What’s not to love about a beautiful redemption arc? Most versions today focus on evil turning wholesome by the scary magic of Christmas; and why wouldn’t they? It’s powerful. A man is forced to face his own past and present because his dark future and torturous afterlife is his own doing. It’s a psychiatric evaluation no mortal wishes to undergo. Yet we read the modern versions and re-create modern portrayals over and over because good triumphs in the end.
I’m so glad I listened to the original, “extended” version a few weeks ago because there’s another really poignant part at the very end that is cut out of pretty much every modern version/re-telling I’ve seen.
(If you know of a version that has this part please tell me, I’d like to watch/read it!)
The second to last paragraph of the original version reads, “Some people laughed to see the alteration in him, but he let them laugh, and little heeded them; for he was wise enough to know that nothing ever happened on this globe, for good, at which some people did not have their fill of laughter in the outset; and knowing that such as these would be blind anyway, he thought it quite as well that they should wrinkle up their eyes in grins, as have the malady in less attractive forms.”
Scrooge knew people would laugh at him. He knew because he used to be someone who would mock happiness. He mocked his nephew. He humbugged the joy of Christmas. He knew the world was just as full of people who would laugh at a good thing -especially at the beginning- as those who would support him. But he figured at least if they were laughing they look more attractive!

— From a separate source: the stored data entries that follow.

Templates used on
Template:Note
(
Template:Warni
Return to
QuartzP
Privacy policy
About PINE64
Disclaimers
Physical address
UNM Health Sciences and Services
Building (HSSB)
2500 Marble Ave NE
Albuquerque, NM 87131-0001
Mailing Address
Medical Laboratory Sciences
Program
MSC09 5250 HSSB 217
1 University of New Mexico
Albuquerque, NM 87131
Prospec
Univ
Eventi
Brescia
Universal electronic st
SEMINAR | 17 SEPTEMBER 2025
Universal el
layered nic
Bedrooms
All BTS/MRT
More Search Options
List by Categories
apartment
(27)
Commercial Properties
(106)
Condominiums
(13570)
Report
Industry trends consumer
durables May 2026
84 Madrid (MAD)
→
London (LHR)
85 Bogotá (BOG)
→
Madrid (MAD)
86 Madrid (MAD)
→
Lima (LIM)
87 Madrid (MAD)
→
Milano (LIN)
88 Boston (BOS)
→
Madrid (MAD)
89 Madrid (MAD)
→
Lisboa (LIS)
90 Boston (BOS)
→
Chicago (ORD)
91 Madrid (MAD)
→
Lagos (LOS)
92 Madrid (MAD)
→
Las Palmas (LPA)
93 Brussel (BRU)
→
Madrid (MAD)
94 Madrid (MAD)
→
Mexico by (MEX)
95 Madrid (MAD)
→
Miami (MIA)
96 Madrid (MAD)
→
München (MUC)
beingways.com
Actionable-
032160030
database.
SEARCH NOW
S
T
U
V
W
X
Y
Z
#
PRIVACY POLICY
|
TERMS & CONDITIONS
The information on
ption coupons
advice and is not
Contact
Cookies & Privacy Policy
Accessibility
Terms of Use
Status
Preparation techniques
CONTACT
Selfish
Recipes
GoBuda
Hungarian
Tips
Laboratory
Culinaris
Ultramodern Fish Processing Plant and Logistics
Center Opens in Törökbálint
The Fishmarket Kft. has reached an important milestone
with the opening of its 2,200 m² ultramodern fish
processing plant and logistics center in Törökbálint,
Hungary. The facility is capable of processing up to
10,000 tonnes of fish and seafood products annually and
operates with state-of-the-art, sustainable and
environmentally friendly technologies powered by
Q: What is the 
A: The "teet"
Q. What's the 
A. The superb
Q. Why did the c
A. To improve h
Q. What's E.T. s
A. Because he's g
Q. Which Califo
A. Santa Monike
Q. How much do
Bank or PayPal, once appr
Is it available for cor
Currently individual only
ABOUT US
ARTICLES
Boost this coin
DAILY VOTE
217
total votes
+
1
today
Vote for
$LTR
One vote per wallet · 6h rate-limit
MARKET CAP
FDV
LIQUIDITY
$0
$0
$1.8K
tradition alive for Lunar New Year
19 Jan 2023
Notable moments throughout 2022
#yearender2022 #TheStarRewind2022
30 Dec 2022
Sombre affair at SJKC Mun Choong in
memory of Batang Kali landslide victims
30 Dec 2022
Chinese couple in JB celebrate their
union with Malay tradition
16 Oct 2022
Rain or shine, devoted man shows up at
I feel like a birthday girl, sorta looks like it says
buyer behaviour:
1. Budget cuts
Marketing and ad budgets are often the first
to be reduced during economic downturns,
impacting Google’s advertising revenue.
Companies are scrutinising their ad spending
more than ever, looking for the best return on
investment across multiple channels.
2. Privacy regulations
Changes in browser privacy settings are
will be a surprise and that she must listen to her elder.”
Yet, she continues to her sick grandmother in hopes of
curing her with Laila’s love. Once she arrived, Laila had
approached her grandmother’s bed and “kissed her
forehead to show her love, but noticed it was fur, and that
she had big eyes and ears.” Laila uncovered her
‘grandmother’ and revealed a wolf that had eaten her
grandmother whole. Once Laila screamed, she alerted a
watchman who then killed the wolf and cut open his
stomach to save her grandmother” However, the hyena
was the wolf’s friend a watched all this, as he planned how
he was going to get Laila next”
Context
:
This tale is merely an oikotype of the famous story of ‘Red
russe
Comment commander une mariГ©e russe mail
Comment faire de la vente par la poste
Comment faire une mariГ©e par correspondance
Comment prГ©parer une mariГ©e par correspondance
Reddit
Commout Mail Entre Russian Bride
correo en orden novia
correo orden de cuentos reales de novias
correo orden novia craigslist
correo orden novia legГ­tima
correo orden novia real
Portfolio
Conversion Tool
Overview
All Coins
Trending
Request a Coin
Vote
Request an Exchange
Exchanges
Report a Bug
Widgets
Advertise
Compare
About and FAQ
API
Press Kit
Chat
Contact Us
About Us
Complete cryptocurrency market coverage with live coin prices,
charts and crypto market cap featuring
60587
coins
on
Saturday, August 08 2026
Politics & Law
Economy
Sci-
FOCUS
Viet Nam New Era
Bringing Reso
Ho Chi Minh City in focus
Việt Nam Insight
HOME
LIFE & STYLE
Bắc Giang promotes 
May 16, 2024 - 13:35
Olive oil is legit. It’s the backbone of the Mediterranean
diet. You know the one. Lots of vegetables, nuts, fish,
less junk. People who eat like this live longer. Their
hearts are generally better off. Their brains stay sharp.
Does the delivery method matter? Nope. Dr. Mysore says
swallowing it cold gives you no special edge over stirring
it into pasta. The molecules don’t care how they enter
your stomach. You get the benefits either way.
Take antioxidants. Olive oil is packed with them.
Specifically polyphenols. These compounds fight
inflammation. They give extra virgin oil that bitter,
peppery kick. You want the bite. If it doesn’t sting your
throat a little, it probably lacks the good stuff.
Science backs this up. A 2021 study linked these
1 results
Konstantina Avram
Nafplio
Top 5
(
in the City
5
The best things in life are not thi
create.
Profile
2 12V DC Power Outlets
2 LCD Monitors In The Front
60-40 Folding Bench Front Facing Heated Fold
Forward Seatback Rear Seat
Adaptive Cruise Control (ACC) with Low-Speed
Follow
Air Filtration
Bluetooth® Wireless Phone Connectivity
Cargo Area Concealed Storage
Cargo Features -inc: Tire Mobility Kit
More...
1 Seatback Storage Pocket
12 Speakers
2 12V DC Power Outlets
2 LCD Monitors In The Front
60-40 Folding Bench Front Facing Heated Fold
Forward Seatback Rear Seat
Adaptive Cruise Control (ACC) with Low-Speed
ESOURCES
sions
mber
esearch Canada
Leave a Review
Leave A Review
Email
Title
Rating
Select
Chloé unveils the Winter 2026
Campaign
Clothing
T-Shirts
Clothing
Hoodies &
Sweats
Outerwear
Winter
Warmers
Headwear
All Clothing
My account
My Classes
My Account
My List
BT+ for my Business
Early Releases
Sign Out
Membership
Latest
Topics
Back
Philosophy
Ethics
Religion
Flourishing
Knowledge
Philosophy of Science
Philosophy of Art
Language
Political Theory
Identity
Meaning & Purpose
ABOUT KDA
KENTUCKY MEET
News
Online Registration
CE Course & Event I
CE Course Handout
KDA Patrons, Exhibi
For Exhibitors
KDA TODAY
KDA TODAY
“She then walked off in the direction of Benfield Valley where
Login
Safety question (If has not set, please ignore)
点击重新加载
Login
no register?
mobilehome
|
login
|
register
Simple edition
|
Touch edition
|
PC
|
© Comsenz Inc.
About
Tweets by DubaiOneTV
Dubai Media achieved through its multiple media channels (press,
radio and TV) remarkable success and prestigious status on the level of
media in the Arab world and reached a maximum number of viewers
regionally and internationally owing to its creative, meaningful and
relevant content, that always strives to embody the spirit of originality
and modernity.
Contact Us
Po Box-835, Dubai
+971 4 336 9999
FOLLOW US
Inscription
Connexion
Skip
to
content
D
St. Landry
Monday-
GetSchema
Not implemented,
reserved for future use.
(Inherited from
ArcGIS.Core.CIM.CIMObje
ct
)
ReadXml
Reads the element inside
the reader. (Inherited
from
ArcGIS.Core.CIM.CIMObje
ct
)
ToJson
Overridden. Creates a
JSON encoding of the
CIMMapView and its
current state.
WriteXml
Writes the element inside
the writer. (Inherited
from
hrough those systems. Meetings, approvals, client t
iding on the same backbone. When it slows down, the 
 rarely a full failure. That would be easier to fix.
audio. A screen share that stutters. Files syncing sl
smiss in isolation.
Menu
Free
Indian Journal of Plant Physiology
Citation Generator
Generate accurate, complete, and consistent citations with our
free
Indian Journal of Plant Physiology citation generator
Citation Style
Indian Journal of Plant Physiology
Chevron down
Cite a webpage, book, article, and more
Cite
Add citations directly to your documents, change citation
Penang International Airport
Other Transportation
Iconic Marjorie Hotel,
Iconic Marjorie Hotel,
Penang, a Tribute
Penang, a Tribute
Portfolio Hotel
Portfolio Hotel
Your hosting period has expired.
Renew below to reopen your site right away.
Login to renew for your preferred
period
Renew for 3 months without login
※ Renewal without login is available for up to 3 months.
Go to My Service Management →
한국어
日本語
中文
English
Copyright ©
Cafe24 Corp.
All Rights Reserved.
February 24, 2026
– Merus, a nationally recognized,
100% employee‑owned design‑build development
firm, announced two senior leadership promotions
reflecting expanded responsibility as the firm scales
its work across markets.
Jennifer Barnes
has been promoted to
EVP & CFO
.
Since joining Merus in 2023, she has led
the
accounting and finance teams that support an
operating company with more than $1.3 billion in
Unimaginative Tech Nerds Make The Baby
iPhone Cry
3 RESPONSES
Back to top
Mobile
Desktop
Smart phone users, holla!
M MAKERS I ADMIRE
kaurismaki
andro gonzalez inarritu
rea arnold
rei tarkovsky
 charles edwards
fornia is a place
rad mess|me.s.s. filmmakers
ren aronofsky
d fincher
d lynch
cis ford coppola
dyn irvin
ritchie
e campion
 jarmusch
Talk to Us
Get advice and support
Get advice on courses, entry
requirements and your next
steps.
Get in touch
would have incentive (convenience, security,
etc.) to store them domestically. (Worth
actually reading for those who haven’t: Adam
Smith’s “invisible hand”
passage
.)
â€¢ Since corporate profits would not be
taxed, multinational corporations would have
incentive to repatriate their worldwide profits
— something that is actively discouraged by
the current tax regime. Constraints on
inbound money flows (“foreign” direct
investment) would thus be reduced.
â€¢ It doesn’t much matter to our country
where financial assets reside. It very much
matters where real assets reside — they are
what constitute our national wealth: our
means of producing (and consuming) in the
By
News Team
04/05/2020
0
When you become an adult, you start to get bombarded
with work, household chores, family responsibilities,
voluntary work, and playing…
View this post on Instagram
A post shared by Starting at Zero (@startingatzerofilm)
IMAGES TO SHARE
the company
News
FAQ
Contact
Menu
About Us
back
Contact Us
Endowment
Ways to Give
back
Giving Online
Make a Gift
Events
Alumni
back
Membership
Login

The paragraph ends with, “His own heart laughed, and that was quite enough for him.”

Let 2026 be the year we stop caring what other people think of our passions, our hobbies, our projects.
Let 2026 be the year we say “laugh away, it looks good on you.”
Let 2026 be the year we let our own laughter in our heart be enough.
I know there’s enough going on in the world to overwhelm our passion. I am aware the news is loud with hatred and it is hard to hope. I am aware the mocking laughter of social media is deafening. I feel as though this post of hope is but a flare of a matchstick against the oppressive darkness we are facing.
But I will strike my match anyway. As fleeting as the light may be. As temporary as that warmth may be.
And I will say laugh.
Whether their laughter comes from the spirit of joy or mockery. Whether their lips turn up in spite or in praise. I’m glad I made them laugh.
I’m doing them a favor. Everyone is more attractive when they laugh!
Let your passion, strenth, joy, uniqueness, and hope be enough.